Activity:
Reproduce the lines of the material below, starting with the line containing "ROSEN, LEADING TRIAL" and continuing through the line containing "Bldg 3, Houston, TX 77069", with both of those lines included. Omit the pictures from your answer.

--- Data shown ---

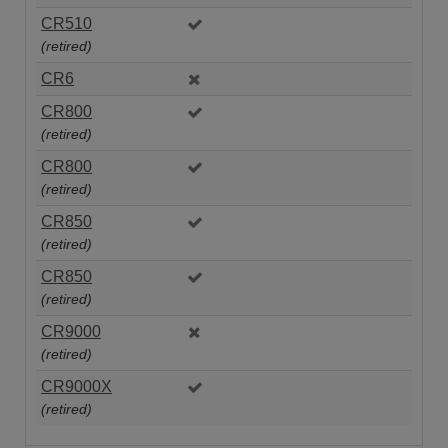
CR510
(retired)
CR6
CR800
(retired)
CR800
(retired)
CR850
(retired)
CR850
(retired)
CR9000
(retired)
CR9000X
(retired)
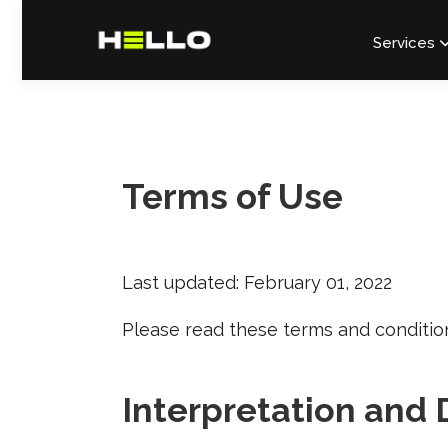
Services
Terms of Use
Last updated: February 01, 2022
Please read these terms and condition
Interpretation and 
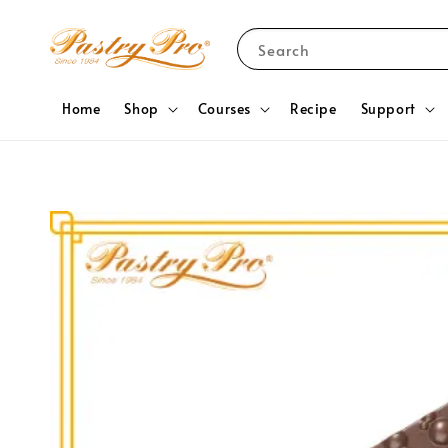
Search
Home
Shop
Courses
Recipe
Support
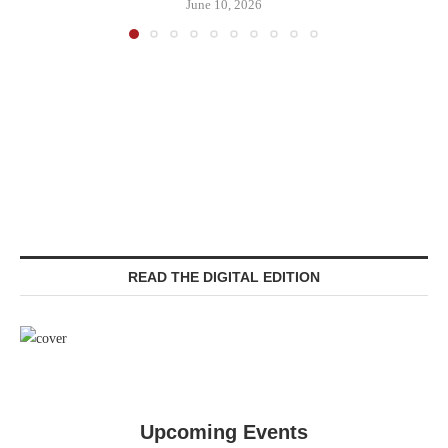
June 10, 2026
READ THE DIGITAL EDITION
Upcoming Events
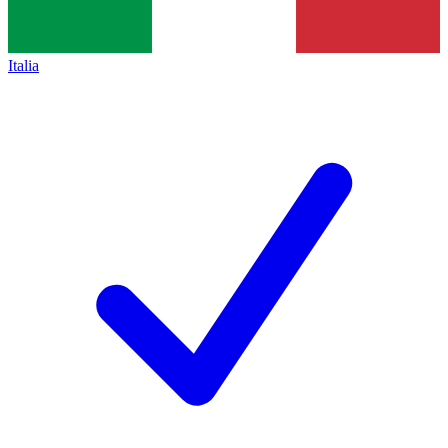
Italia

---
--- Data shown ---

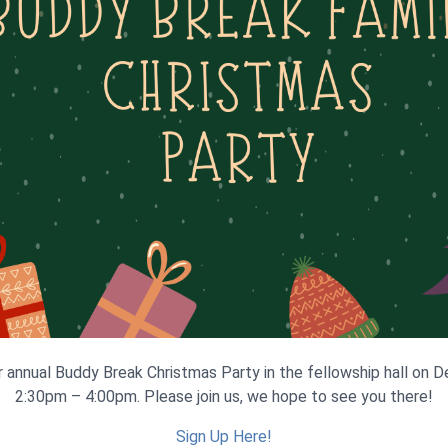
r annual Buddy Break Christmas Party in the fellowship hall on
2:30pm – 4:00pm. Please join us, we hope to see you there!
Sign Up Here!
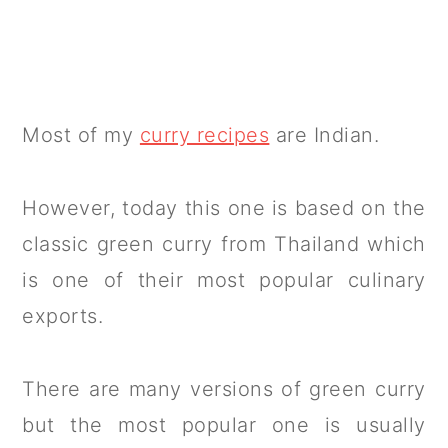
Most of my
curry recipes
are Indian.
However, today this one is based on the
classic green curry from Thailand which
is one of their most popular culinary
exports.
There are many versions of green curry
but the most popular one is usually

---
--- Data shown ---

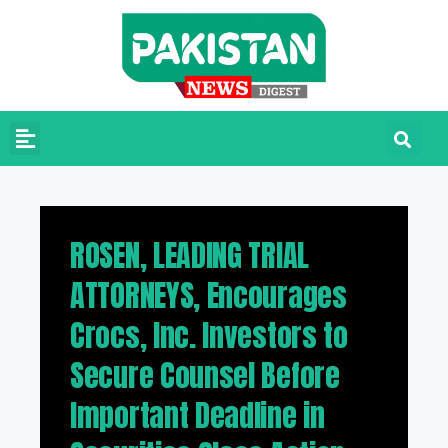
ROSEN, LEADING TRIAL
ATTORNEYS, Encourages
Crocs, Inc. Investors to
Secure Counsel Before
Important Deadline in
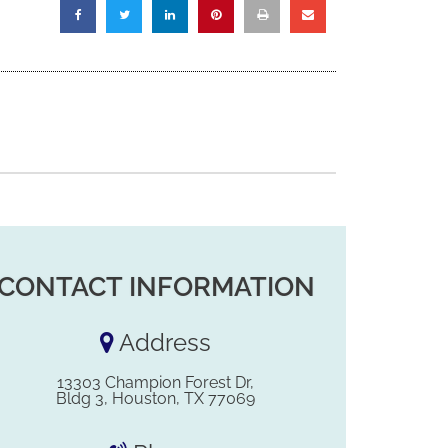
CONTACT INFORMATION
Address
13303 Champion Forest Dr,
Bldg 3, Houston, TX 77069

---

Result:
ROSEN, LEADING TRIAL
ATTORNEYS, Encourages
Crocs, Inc. Investors to
Secure Counsel Before
Important Deadline in
CONTACT INFORMATION
Address
13303 Champion Forest Dr,
Bldg 3, Houston, TX 77069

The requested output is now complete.